Thursday, 26 July 2012
Some Dana Crash Victims Were Alive In The Fire - Investigation
There are revelations that some of the victims of the Dana crash would have survived, if they had been rescued earlier. The report also revealed that many of the victims died inhaling smoke from the fire. Lagos State Chief Medical Examiner, Prof. John Obafunwa, told a coroner sitting at the Ikeja High Court, on Wednesday.
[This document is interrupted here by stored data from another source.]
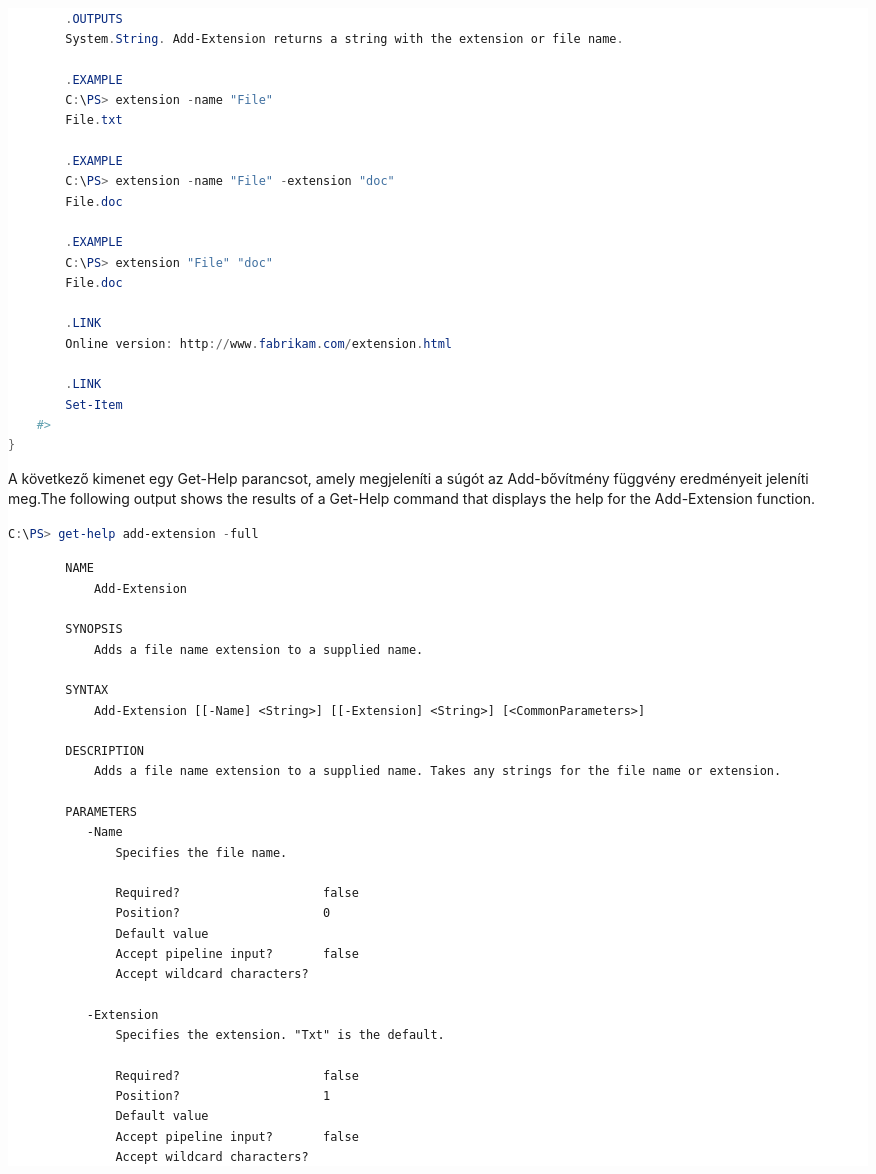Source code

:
 ```powershell
        .OUTPUTS
        System.String. Add-Extension returns a string with the extension or file name.

        .EXAMPLE
        C:\PS> extension -name "File"
        File.txt

        .EXAMPLE
        C:\PS> extension -name "File" -extension "doc"
        File.doc

        .EXAMPLE
        C:\PS> extension "File" "doc"
        File.doc

        .LINK
        Online version: http://www.fabrikam.com/extension.html

        .LINK
        Set-Item
    #>
}
```

<span data-ttu-id="d0520-106">A következő kimenet egy Get-Help parancsot, amely megjeleníti a súgót az Add-bővítmény függvény eredményeit jeleníti meg.</span><span class="sxs-lookup"><span data-stu-id="d0520-106">The following output shows the results of a Get-Help command that displays the help for the Add-Extension function.</span></span>

```powershell
C:\PS> get-help add-extension -full
```

```output
        NAME
            Add-Extension

        SYNOPSIS
            Adds a file name extension to a supplied name.

        SYNTAX
            Add-Extension [[-Name] <String>] [[-Extension] <String>] [<CommonParameters>]

        DESCRIPTION
            Adds a file name extension to a supplied name. Takes any strings for the file name or extension.

        PARAMETERS
           -Name
               Specifies the file name.

               Required?                    false
               Position?                    0
               Default value
               Accept pipeline input?       false
               Accept wildcard characters?

           -Extension
               Specifies the extension. "Txt" is the default.

               Required?                    false
               Position?                    1
               Default value
               Accept pipeline input?       false
               Accept wildcard characters?
```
Speaking at the coroner's inquest into the cause of the crash, Obafunwa said some of the victims had died from smoke inhalation.
"They must have been alive to inhale the smoke," the state chief pathologist, said.
He stated that there was a remote possibility that such victims would have made it, depending on the degree of injuries sustained.
Over 150 passengers, and some others on ground, died on June 3, 2012, when a Dana aircraft crashed into a congested Iju-Ishaga neighbourhood in Lagos.
While being cross-examined in an intense, but somber session, Obafunwa identified the major cause of death of the crash victims as multiple injuries.
He said that multiple injuries roughly caused about 60 percent of the deaths, and that a combination of multiple injuries and smoke inhalation was responsible for 30 percent, while the remainder "ranged from purely smoke inhalation to just occasional fractures."
According to him, multiple injuries are made up of various combinations of injuries like, "fractures to the skull, damage to the brain, punctures in the lungs, severe blood loss."
"All of these things can individually cause death," he added.